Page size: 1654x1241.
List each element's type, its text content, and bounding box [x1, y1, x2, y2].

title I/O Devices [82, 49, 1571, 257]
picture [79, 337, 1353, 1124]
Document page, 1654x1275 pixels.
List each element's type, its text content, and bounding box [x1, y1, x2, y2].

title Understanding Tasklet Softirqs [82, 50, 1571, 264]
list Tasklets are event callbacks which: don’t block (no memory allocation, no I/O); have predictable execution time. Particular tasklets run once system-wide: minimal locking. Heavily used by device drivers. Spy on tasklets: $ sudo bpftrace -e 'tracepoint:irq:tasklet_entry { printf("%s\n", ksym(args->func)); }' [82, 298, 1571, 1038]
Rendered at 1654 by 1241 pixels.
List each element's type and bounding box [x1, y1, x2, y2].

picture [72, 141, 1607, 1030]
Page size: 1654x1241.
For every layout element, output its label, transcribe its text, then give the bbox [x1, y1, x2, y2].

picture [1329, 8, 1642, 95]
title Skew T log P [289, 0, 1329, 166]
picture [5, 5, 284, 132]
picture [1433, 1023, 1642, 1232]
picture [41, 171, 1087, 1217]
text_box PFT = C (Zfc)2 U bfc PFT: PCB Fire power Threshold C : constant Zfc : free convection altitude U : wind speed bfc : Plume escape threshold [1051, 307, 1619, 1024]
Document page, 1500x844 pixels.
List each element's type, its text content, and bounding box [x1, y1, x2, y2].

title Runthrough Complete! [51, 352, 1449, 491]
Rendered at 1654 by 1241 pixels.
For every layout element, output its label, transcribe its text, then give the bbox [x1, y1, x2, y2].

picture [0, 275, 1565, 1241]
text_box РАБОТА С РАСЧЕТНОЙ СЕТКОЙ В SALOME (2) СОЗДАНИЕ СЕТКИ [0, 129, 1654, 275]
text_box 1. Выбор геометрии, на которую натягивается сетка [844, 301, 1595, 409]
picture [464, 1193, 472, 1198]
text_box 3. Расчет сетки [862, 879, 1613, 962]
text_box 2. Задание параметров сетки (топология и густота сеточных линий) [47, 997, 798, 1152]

WRITTEN PROBLEM
Please rewrite the material above, changing each "bounding box" to "enclosing box" and leaving everything else the same.

RESULT FOR THIS EXERCISE
Page size: 1654x1241.
List each element's type, its text content, and enclosing box [x1, y1, x2, y2].

title I/O Devices [82, 49, 1571, 257]
picture [79, 337, 1353, 1124]
Document page, 1654x1275 pixels.
List each element's type, its text content, and enclosing box [x1, y1, x2, y2].

title Understanding Tasklet Softirqs [82, 50, 1571, 264]
list Tasklets are event callbacks which: don’t block (no memory allocation, no I/O); have predictable execution time. Particular tasklets run once system-wide: minimal locking. Heavily used by device drivers. Spy on tasklets: $ sudo bpftrace -e 'tracepoint:irq:tasklet_entry { printf("%s\n", ksym(args->func)); }' [82, 298, 1571, 1038]
Rendered at 1654 by 1241 pixels.
List each element's type and enclosing box [x1, y1, x2, y2].

picture [72, 141, 1607, 1030]
Page size: 1654x1241.
For every layout element, output its label, transcribe its text, then give the bbox [x1, y1, x2, y2].

picture [1329, 8, 1642, 95]
title Skew T log P [289, 0, 1329, 166]
picture [5, 5, 284, 132]
picture [1433, 1023, 1642, 1232]
picture [41, 171, 1087, 1217]
text_box PFT = C (Zfc)2 U bfc PFT: PCB Fire power Threshold C : constant Zfc : free convection altitude U : wind speed bfc : Plume escape threshold [1051, 307, 1619, 1024]
Document page, 1500x844 pixels.
List each element's type, its text content, and enclosing box [x1, y1, x2, y2].

title Runthrough Complete! [51, 352, 1449, 491]
Rendered at 1654 by 1241 pixels.
For every layout element, output its label, transcribe its text, then give the bbox [x1, y1, x2, y2].

picture [0, 275, 1565, 1241]
text_box РАБОТА С РАСЧЕТНОЙ СЕТКОЙ В SALOME (2) СОЗДАНИЕ СЕТКИ [0, 129, 1654, 275]
text_box 1. Выбор геометрии, на которую натягивается сетка [844, 301, 1595, 409]
picture [464, 1193, 472, 1198]
text_box 3. Расчет сетки [862, 879, 1613, 962]
text_box 2. Задание параметров сетки (топология и густота сеточных линий) [47, 997, 798, 1152]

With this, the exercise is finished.